While clever and nicely executed, I don’t think anyone who’s read Game of Thrones would think the second cover does an adequate job of characterizing the story inside. I know if I had purchased a copy with the gender flipped cover, I would have felt badly hoodwinked after reading it, regardless of the gender of the author.
So, to me, the question is: does the cover fit the story? If it doesn’t, then maybe there is some truth to the gender profiling notion.
Here’s a random sampling of some books I’ve read over the years by female authors. All excellent books by the way, GoodReads links at the end of the post. Click on the image to see it bigger.
This is hardly a scientific sample and it’s heavily skewed toward fantasy. However, looking at these as objectively as I can, I don’t see gender bias or profiling. I see covers that reasonably represent the mood and contents of the books.
One could argue that, being of the male persuasion, my buying habits tend toward covers that are gender neutral or have a male slant. I’m willing to concede that point. I certainly don’t gravitate to books with women in large, flowing dresses or guys flexing their abs on the cover. By and large, however, I don’t think I’m wrong in saying that books with covers like that have strong romantic components. I’m generally not interested in reading romance as a personal preference.
As such, only one of these covers is classified as YA (Young Adult), The Hunger Games. Maureen and I both write YA books, and I can see more in that genre where a “girly” aspect to the covers is in evidence. But, let’s think for a moment who the large majority of those books are written for and marketed to: girls. The vast majority of YA readers are girls/young women. Of course publishers are going to create a cover designed to cater to the largest demographic.

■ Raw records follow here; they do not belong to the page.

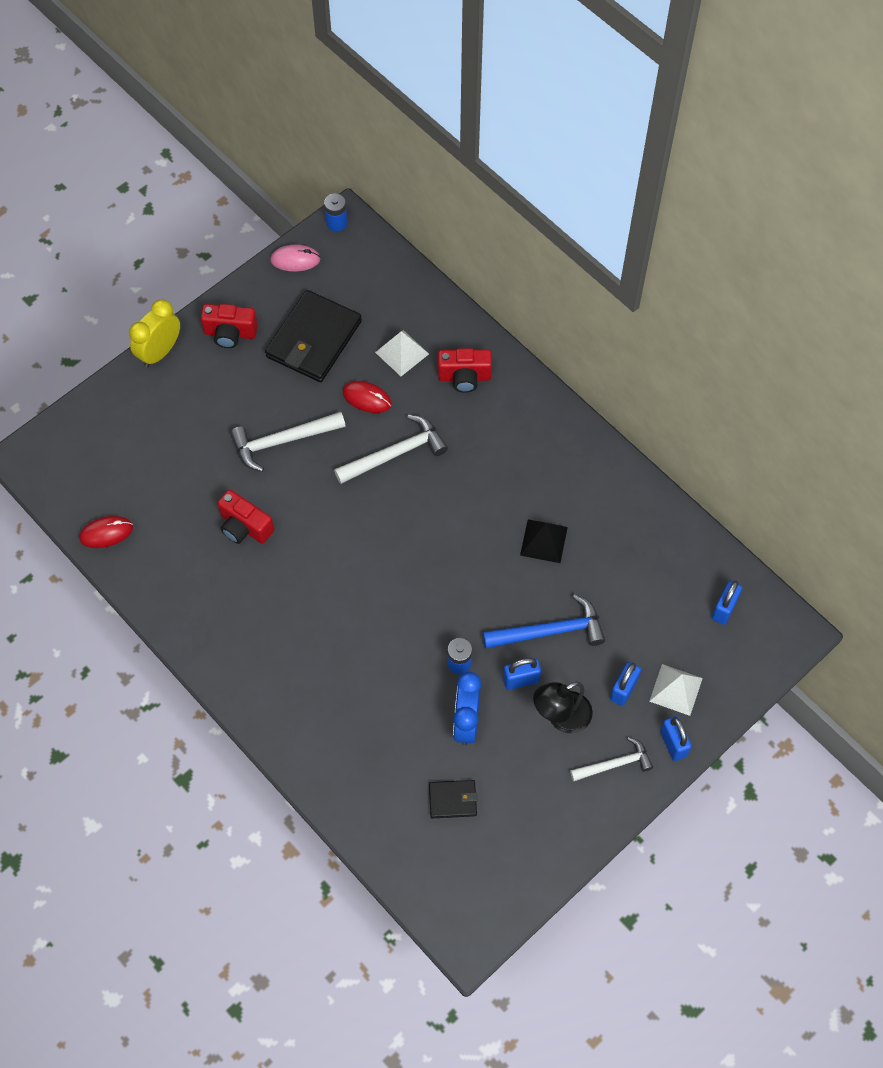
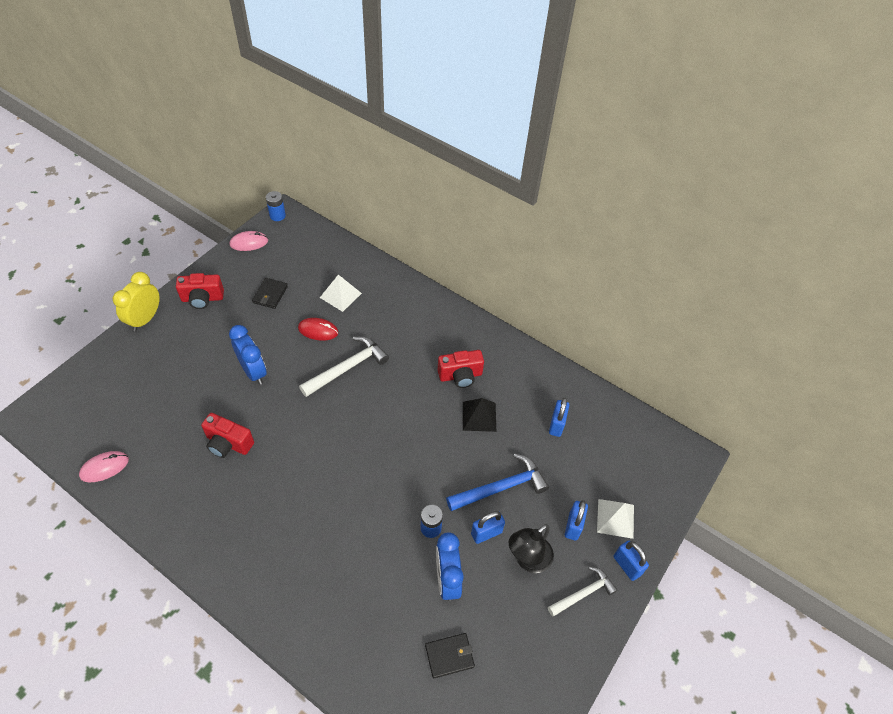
camera: 15 degrees left, 10 degrees down
(106, 533) = (104, 467): red mouse -> pink mouse
(282, 441) = (253, 371): white hammer -> blue clock
(314, 339) = (270, 294): black wallet -> black wallet, size x0.48
(464, 377) = (392, 306): red camera -> red camera (460, 376)
(724, 609) = (633, 446): blue padlock -> blue padlock (556, 425)

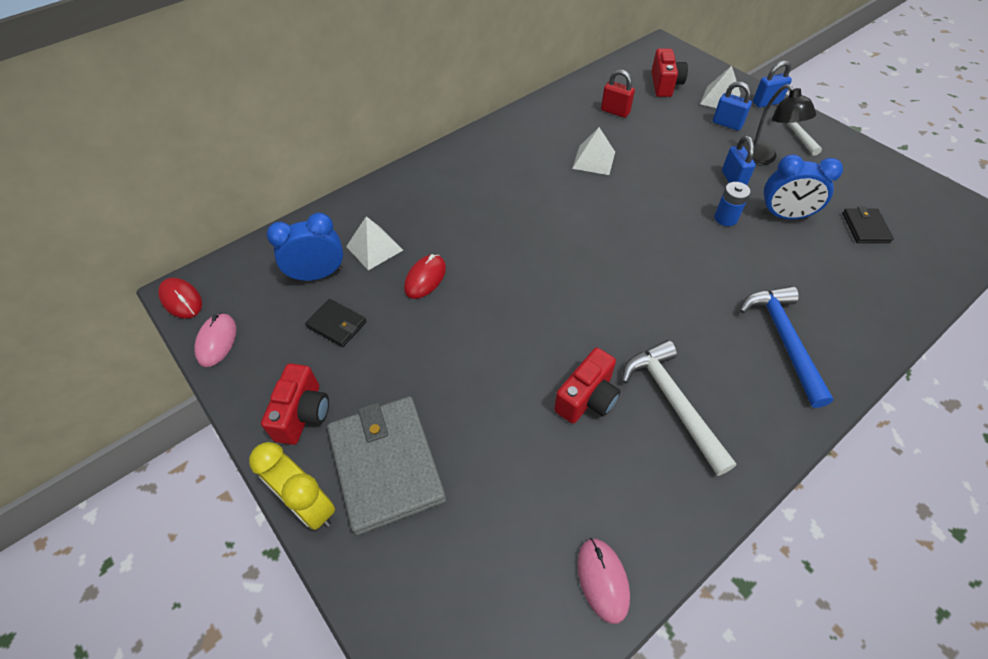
camera: 70 degrees left, 0 degrees up
(172, 347) = (386, 465): none -> grey wallet
(253, 371) = (471, 357): blue clock -> blue clock (318, 275)
(277, 216) = (181, 300): blue battery -> red mouse
(347, 368) = (496, 256): white hammer -> white hammer (673, 402)
(460, 376) = (537, 164): red camera -> red camera (665, 85)
(479, 416) = (594, 160): black pyramid -> white pyramid
(501, 487) = (682, 160): blue hammer -> blue hammer (784, 340)
(556, 425) = (615, 111): blue padlock -> red padlock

It only makes sense.
Big publishers are not the only ones following the money. Have a look at self published YA novels. The trend continues. Lots of pretty girls, elegant dresses, and hot guys. If there is any misogyny going on, it’s being perpetuated by the female authors themselves.
While I agree with many of Maureen’s points, especially the need for modernization and gender equality in our educational system, I don’t see a conspiracy by the publishing world to treat women authors’ work as second class or “trashy”. I know from experience that it’s difficult to find readers when your book doesn’t fit neatly into a specific category, as many of Maureen’s don’t. But we can’t blame our covers, or even society, for that. The simple fact is, men and women are different and are drawn to different images and stories. No one is the same and it’s our differences that make the world such an interesting place!